*Passage provided*.
#####
The library never throws exceptions of its own, so error handling is about your data and your callbacks. Write defensive callbacks for malformed input:

// Handle missing keys with the null coalescing operator
$result = take($users)
    ->map(fn($user) => [
        'id' => $user['id'] ?? null,
        'name' => $user['name'] ?? 'Unknown',
    ])
    ->select(fn($user) => $user['id'] !== null)
    ->toList();

For collecting or logging the rejected items, see select() with onReject.

Code Organization¶

For complex pipelines, encapsulate logic in reusable functions or classes.

// Reusable pipeline function
function getActiveUsers(iterable $users): Standard
{
    return take($users)
        ->filter(fn($user) => $user['active']);
}

$activeAdmins = getActiveUsers($allUsers)
    ->filter(fn($user) => $user['isAdmin'])
    ->toList();

For testable multi-stage workflows, see the Pipeline-Helper Pattern.
#####
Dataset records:
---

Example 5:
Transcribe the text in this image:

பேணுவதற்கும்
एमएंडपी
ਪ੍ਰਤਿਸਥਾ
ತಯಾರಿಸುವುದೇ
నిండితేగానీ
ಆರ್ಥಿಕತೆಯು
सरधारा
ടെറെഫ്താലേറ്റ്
#####
*Exercise requirements*.
**1.** According to the passage on pipeline error handling and code organization, what does the library never do?
**2.** Extend the passage on pipeline error handling and code organization past its final sentence.

*Solved problems*.
**1.** It never throws exceptions of its own.

**2.**
Antipatterns to Avoid¶

Reusing a consumed pipeline: Streaming pipelines, like generators, can only be iterated once; a second pass throws "Cannot traverse an already closed generator". Create a new pipeline for each use, or use cursor() when you need to pause and resume.
iterator_to_array() on a pipeline: With duplicate keys it silently drops values. Use toList() or toAssoc().
Modifying the source data during iteration: This leads to undefined behavior. Produce new values instead.
Overusing pipelines for trivial tasks: For a small array that needs one array_sum(), the native function is simpler and faster. The pipeline pays off as soon as operations compose or data streams.